Abrams, who famously defended The New York Times’ right to publish the Pentagon Papers 40 years ago, made his remarks after accepting a Lifetime Achievement Award at the CUNY Graduate School of Journalism’s annual fundraising dinner on May 16. Before an audience at The TimesCenter in New York that included veterans from many major news organizations, including some he has represented, the longtime lawyer for Cahill Gordon & Reindel said WikiLeaks’ release of tens of thousands of pages of classified documents on the Iraq war and U.S. foreign policy had threatened national security – but still must be protected.

He contrasted WikiLeaks’ actions with The Times’ handling of the Pentagon Papers, a top-secret military account of the Vietnam War. He told the story of a federal judge who asked The Times to think carefully before printing portions of the documents. The newspaper meticulously reviewed the dossier and ultimately determined that only some of the material was safe to publish.

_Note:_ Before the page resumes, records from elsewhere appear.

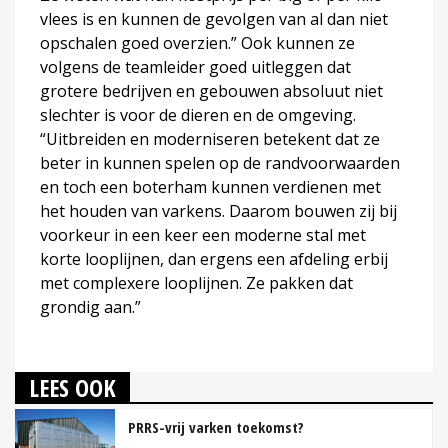
vlees is en kunnen de gevolgen van al dan niet
opschalen goed overzien.” Ook kunnen ze
volgens de teamleider goed uitleggen dat
grotere bedrijven en gebouwen absoluut niet
slechter is voor de dieren en de omgeving.
“Uitbreiden en moderniseren betekent dat ze
beter in kunnen spelen op de randvoorwaarden
en toch een boterham kunnen verdienen met
het houden van varkens. Daarom bouwen zij bij
voorkeur in een keer een moderne stal met
korte looplijnen, dan ergens een afdeling erbij
met complexere looplijnen. Ze pakken dat
grondig aan.”
LEES OOK
PRRS-vrij varken toekomst?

“That’s what I think is the system working,” he said. Meanwhile, he contended, WikiLeaks’ decision to publish unedited diplomatic and intelligence files undermined U.S. foreign policy and put informants’ lives at risk. He cited an interview in which WikiLeaks founder Julian Assange acknowledged that his group only inspects a fraction of the documents it posts on its website.“To my mind,” Abrams said, “WikiLeaks has often behaved in a reckless way.”

Considered the foremost First Amendment attorney, Abrams has defended a wide range of clients, from New York Times reporter Judith Miller, who went to jail in 2005 for refusing to reveal her sources in a CIA leak case, to the Brooklyn Museum, to the credit ratings agency Standard & Poor’s. In 2009, during the Citizens United Supreme Court case, he argued that even corporations are entitled to unrestrained speech.

The awards ceremony doubled as a scholarship fundraiser for the Journalism School, which celebrates its fifth anniversary this year. Four graduates from the Class of 2010 were also honored: Simone Sebastian and Shane Dixon Kavanaugh each received a Dean’s Award for Excellence in Journalism, while Christine Prentice won the Frederic Wiegold Award for Business Journalism and Sherry Mazzocchi was presented with the School’s first Sidney Hillman Foundation Award for Social Justice Reporting.

After the speech, Abrams said that if Assange is tried for publishing classified materials, he deserves a top-notch lawyer – just not Abrams. “He needs a lawyer who believes in him as well as his rights,” Abrams said. “I don’t believe in him, just his right to free speech.”